個人じゃどんなに努力してもそれを阻む、乗り越えられない壁というものがある。それは政治で乗り越えていくしか、ないのではないかと。たとえば一つの法律を作る、不備のあった制度を改正することで、個人ではとても乗り越えられない壁を壊して、希望を与え、結果的に何百万人、何千万人の命を守ることができる。

僕自身の政治家としての経験では「オプジーボ」という抗がん剤が、以前まで数千万円というめちゃくちゃ高い薬価だったのを、安倍首相に予算委員会で引き下げを迫り、実現できました。この「オプジーボ」というのは、高い。高いけれどもガンの治療にはかなり画期的な薬だったんです。当時、アメリカとかドイツに比べて、日本ではその薬価が何倍も高いのはおかしいんじゃないかと。そうしたら、結果的には半額になったんですよ。それによって国内でもこの薬を使える人が、何万人も増えました。

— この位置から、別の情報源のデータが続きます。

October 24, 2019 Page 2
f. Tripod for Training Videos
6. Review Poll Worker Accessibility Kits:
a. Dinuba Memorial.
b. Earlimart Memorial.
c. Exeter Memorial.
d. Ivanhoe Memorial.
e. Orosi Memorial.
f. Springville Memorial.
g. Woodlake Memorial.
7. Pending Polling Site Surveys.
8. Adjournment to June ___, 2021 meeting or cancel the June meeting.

こうしたことはやはり、ひとりの医師の立場ではできないことで、政治だから、政治家だからこそ、取り組めることなんじゃないかと思います。国民の暮らしを阻む壁を政治で乗り越え、世の中の仕組みを変えていくことは、時間もかかるし結果もなかなか出にくいものですが、実現すると、数えきれない人の幸せにつながっていく。これはやはり政治にしかできないことだと、僕は思うんです。

一票で変わらない、と思えば何も変わらない。一票で変わる、と思えば政治を変えられる

‐‐ 選挙ドットコム
次は、2番が出ましたね。投票に行くかどうか迷っている人がいるとすれば、その人にどのように一票の重さを伝えますか?

小池氏
一票ってのはね、本当に重いと思っていて。それこそ1票差で選挙の結果が決まることもあるんですよね。
国政選挙ではあまりないけれども。
前回3年前の参議院選挙でも新潟選挙区では数百票差で自民党に対して野党の統一候補の森裕子さんが勝ったんですよね。
テレビによく出ていますがすごく元気な女性じゃないですか。あの人が国会にいるといないとでは大きな違いですよね。それが数百票で決まる訳ですからね。やっぱり一票の力ってものすごく大きいと思います。

自分の1票くらいで変わらないかもしれない、とみんなが思ったらみんな選挙に行かないから。その人たちがみんな何とか自分の一票が活きるかなと思ったてみんなで行けばそれは何百票、何千、何万票になる訳で。
ぜひせっかくの、貴重な権利ですから、そして18歳まで選挙権が広がっていますから。
その最大の権利を活かそうじゃないかと。2000万円貯めるより1票で政治を変えようと。一票ってのはそれだけの重みがあるんだということを私は訴えたいと思います。一票一票が積み重なって政治が変わっていくんだろうと思います。ぜひ投票に行きましょう!